▶ _문서 발췌_
---

Synthesis and Photoluminescence Properties of Heteroleptic 9-Arylated Carbazole Iridium(III) Complexes

  • 오세환 (충남대학교 자연과학대학 화학과) ;
  • 염을균 (충남대학교 자연과학대학 화학과) ;
  • 김영훈 (충남대학교 자연과학대학 화학과) ;
  • 임영재 (충남대학교 자연과학대학 화학과) ;
  • 허정석 (충남대학교 자연과학대학 화학과) ;
  • 김영준 (충남대학교 자연과학대학 화학과)
  • Oh, Se Hwan (Department of Chemistry, Chungnam National University) ;
  • Yum, Eul Kgun (Department of Chemistry, Chungnam National University) ;
  • Kim, Younghoon (Department of Chemistry, Chungnam National University) ;
  • Im, Yung-Jae (Department of Chemistry, Chungnam National University) ;
  • Heo, Jungseok (Department of Chemistry, Chungnam National University) ;
  • Kim, Yeong-Joon (Department of Chemistry, Chungnam National University)

---

▶ _연습 문제_
문서 발췌에 나온 저자들은 모두 어느 대학의 어느 학과 소속인지 답하시오. 아래의 기록은 문서 발췌와 관계없는 별도의 자료이다.

---

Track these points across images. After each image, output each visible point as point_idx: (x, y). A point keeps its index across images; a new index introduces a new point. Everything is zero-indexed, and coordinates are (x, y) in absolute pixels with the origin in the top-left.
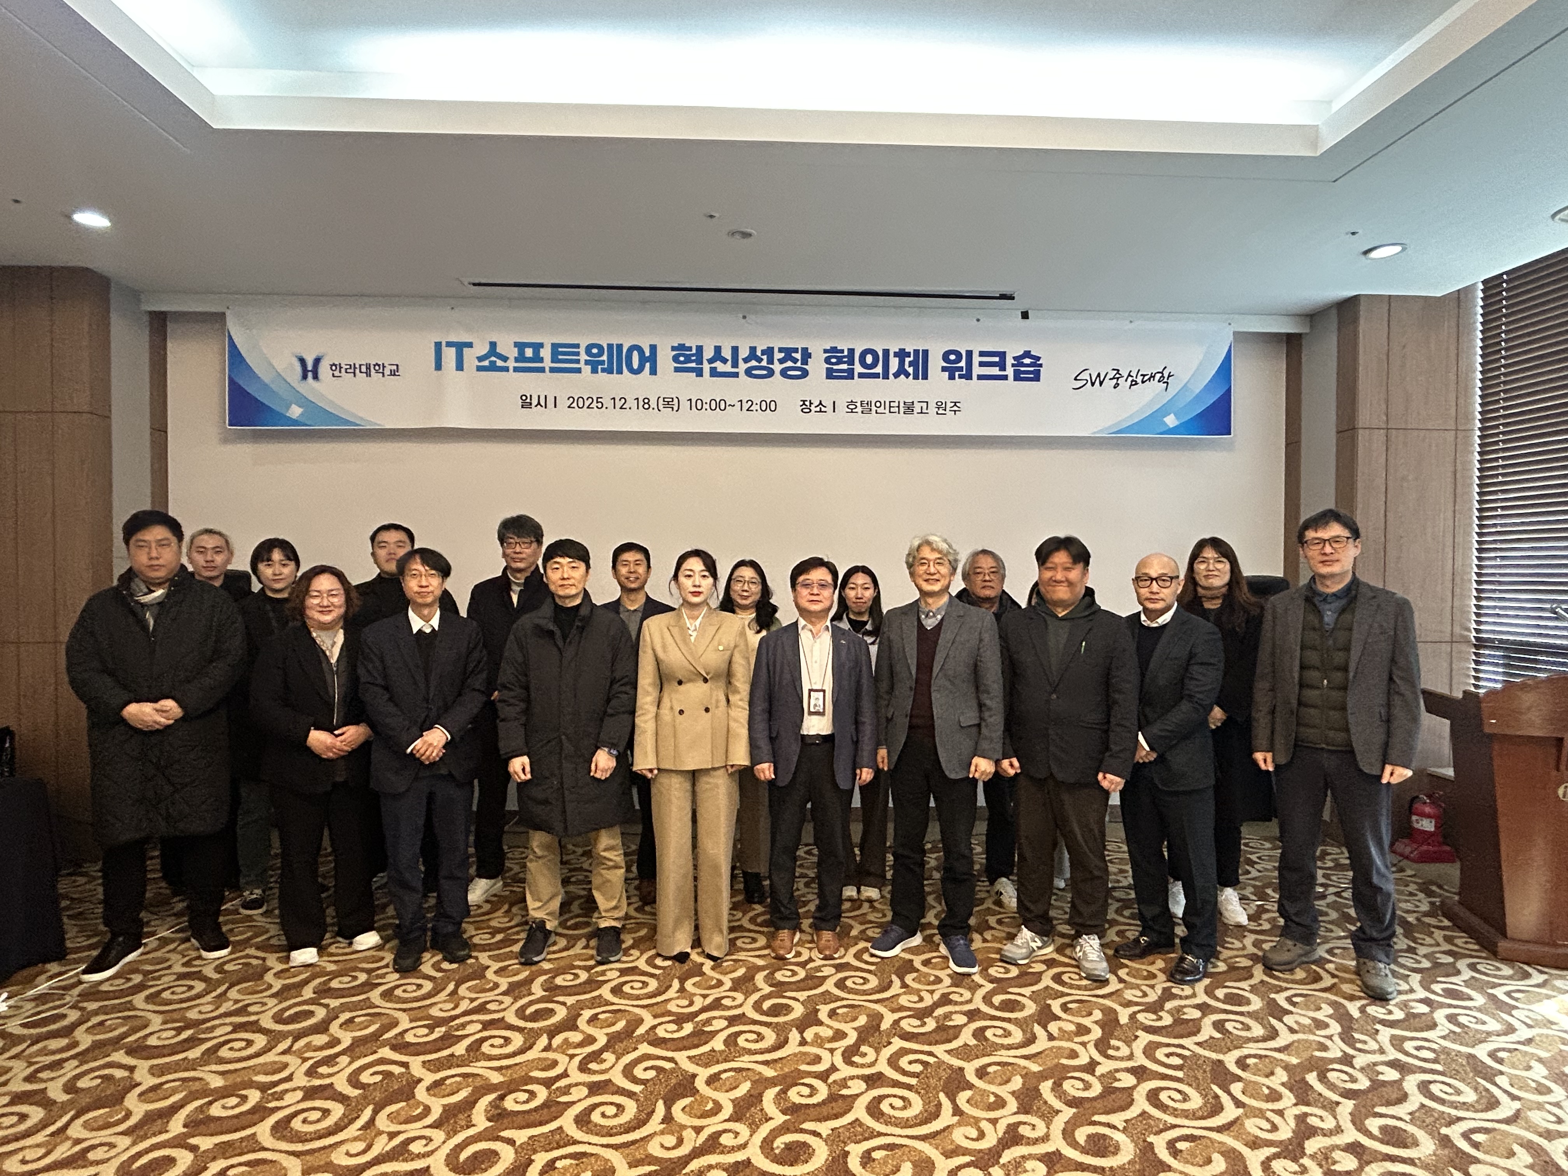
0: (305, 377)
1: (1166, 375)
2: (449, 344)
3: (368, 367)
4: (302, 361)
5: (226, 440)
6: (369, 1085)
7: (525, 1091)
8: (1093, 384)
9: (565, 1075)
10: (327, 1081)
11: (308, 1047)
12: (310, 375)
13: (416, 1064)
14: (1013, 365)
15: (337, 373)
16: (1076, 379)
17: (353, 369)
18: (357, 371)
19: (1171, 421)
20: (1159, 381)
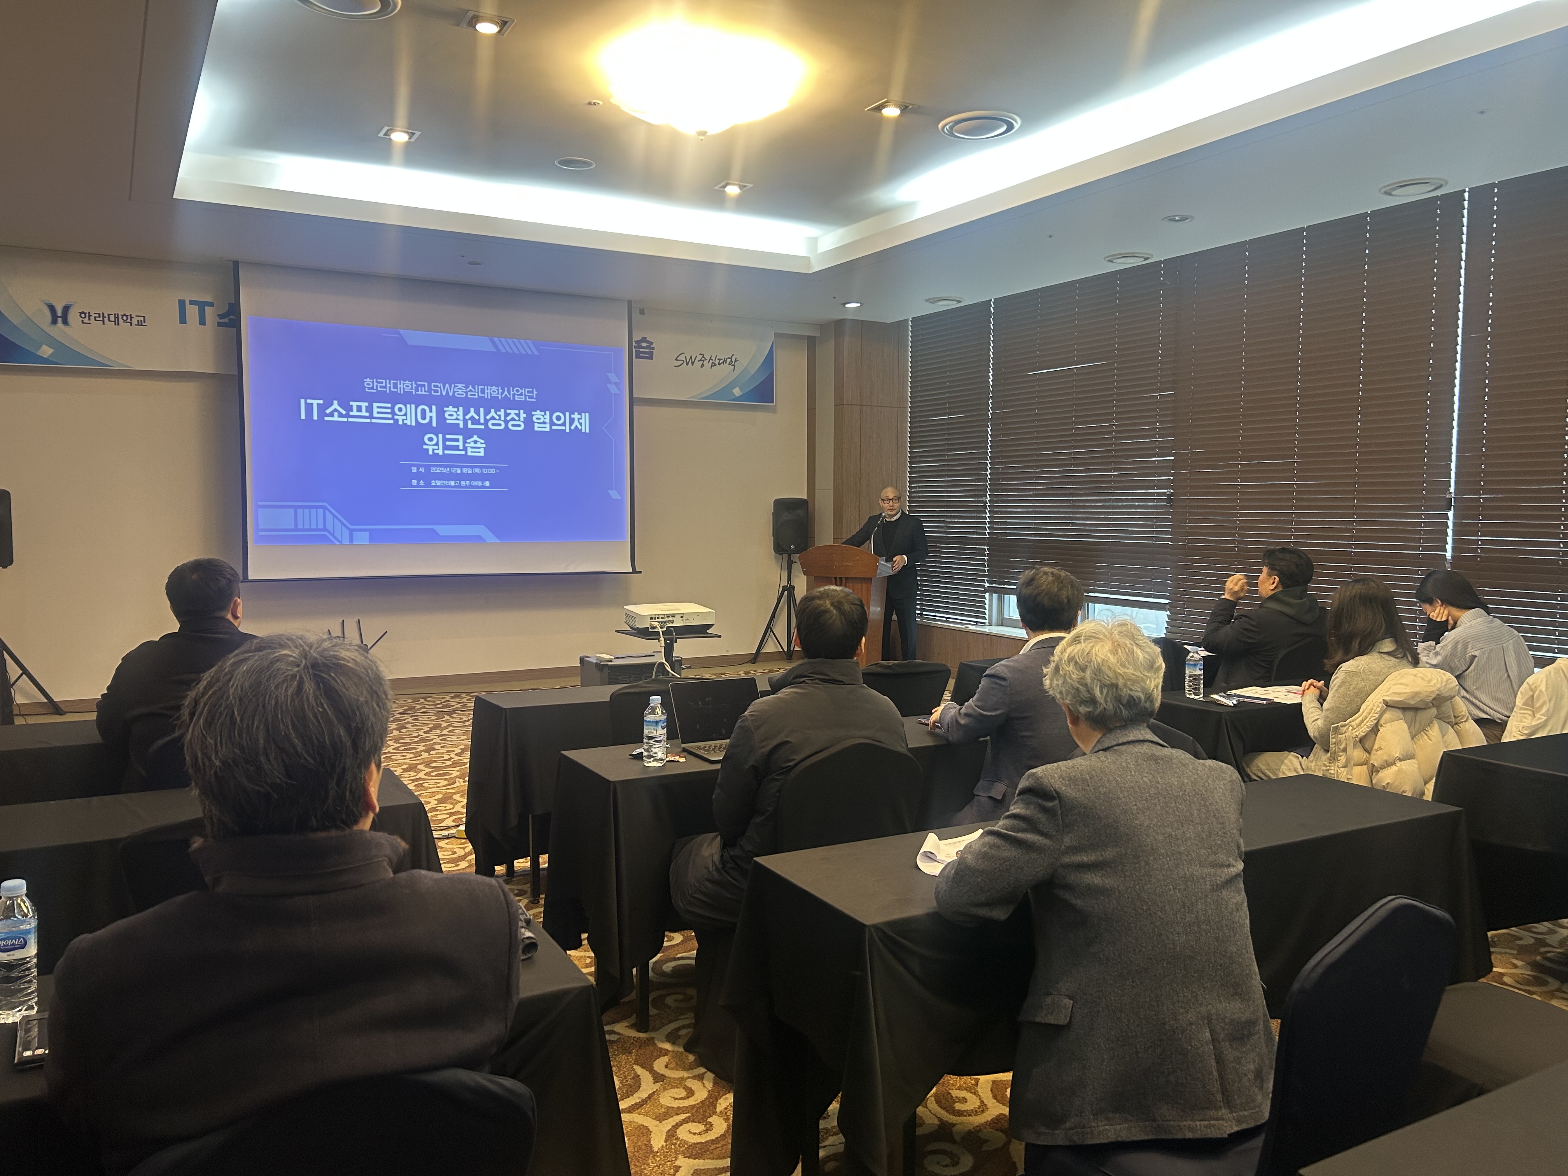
0: (54, 322)
1: (733, 360)
3: (117, 317)
4: (52, 308)
8: (687, 364)
12: (60, 319)
15: (86, 320)
16: (676, 360)
17: (102, 318)
18: (106, 319)
19: (737, 392)
20: (729, 364)
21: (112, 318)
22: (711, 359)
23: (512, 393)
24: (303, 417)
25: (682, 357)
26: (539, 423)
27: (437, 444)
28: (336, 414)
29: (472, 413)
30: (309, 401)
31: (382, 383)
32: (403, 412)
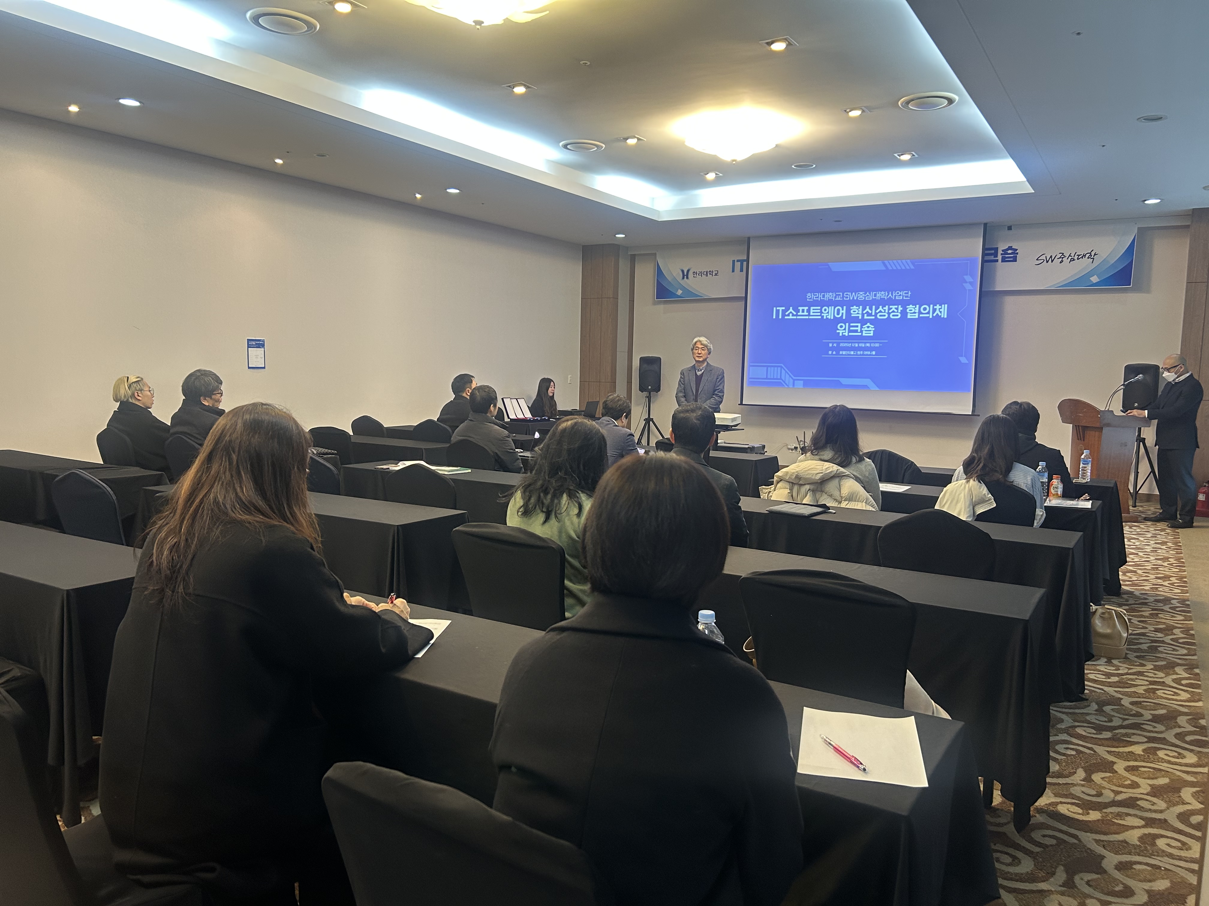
0: (683, 278)
1: (1093, 254)
2: (738, 261)
3: (707, 273)
4: (683, 271)
5: (655, 303)
8: (1047, 262)
12: (685, 276)
14: (1002, 254)
15: (695, 276)
16: (1037, 260)
17: (701, 274)
18: (703, 274)
19: (1095, 279)
20: (1088, 258)
21: (705, 273)
22: (1070, 256)
23: (894, 295)
24: (774, 317)
25: (1043, 257)
26: (911, 313)
27: (845, 329)
28: (791, 314)
29: (868, 309)
30: (778, 308)
31: (816, 295)
32: (827, 312)
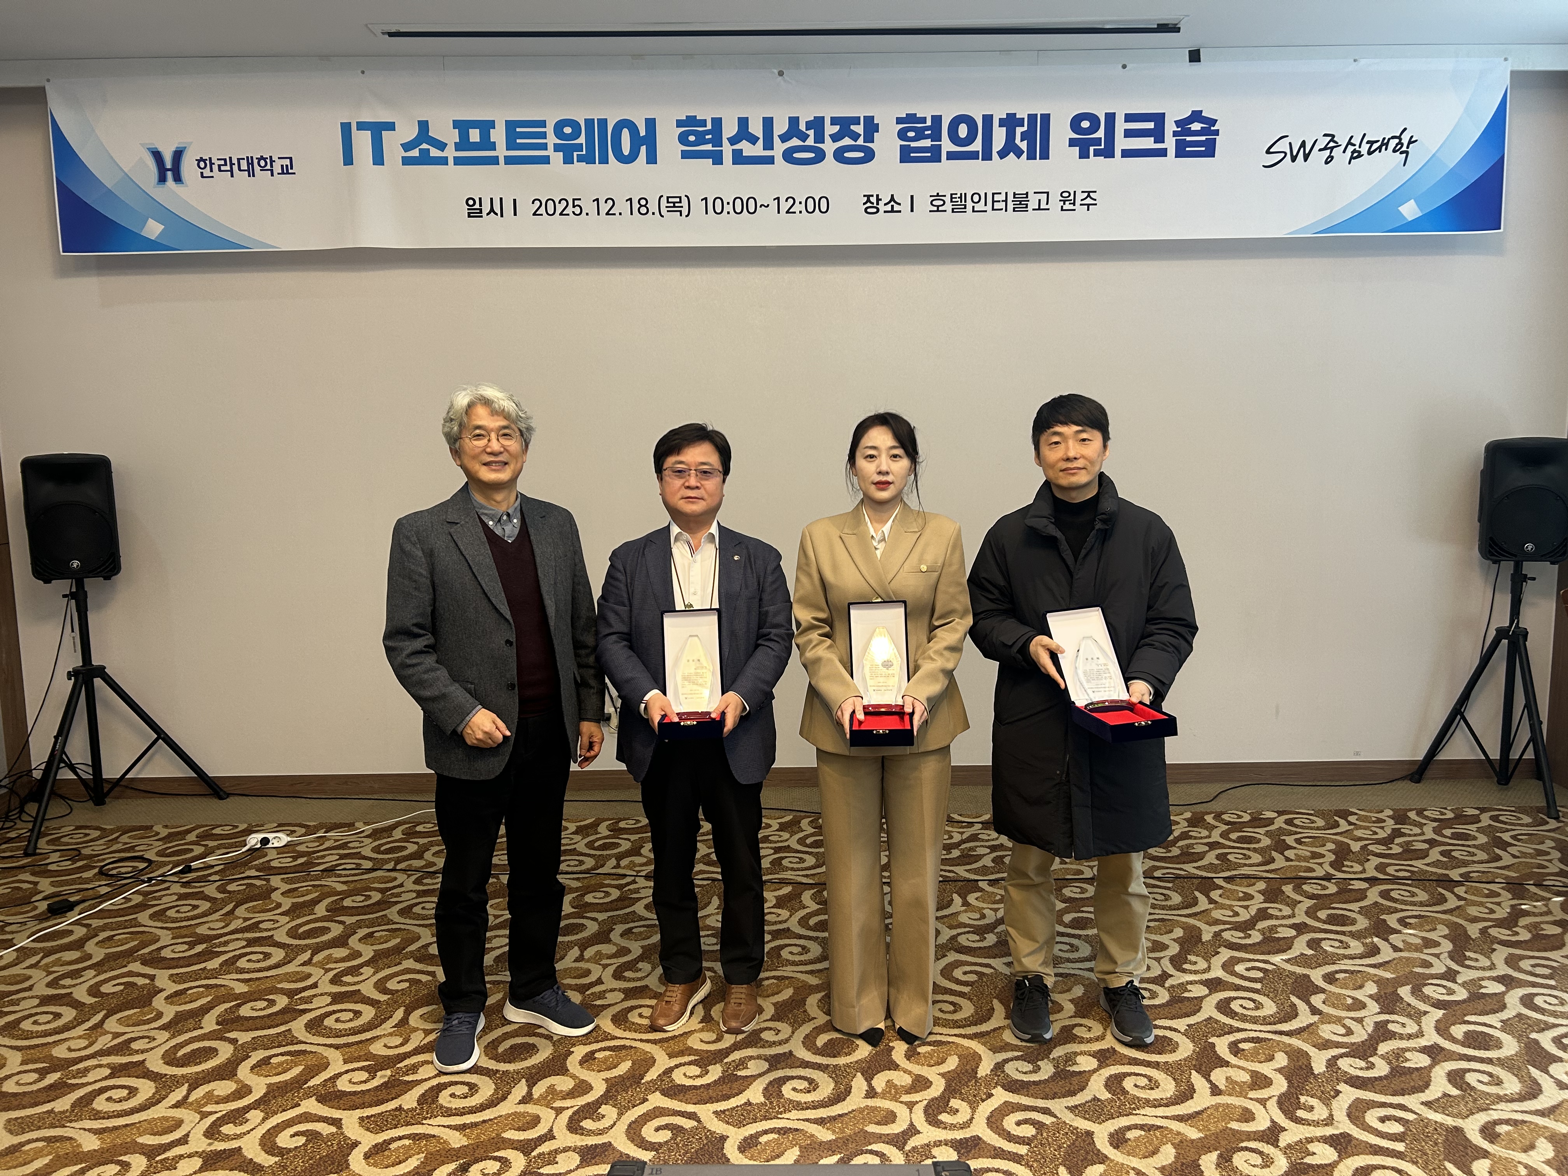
0: (162, 179)
1: (1405, 141)
2: (361, 126)
3: (250, 163)
4: (157, 156)
5: (64, 271)
6: (289, 1150)
7: (496, 1159)
8: (1294, 159)
9: (549, 1136)
10: (234, 1144)
11: (210, 1097)
12: (169, 174)
13: (351, 1121)
14: (1175, 134)
15: (207, 172)
16: (1268, 152)
17: (229, 165)
18: (235, 168)
19: (1410, 210)
20: (1394, 151)
21: (244, 165)
22: (1349, 143)
25: (1283, 146)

---

▶ _문제 풀이_
충남대학교 자연과학대학 화학과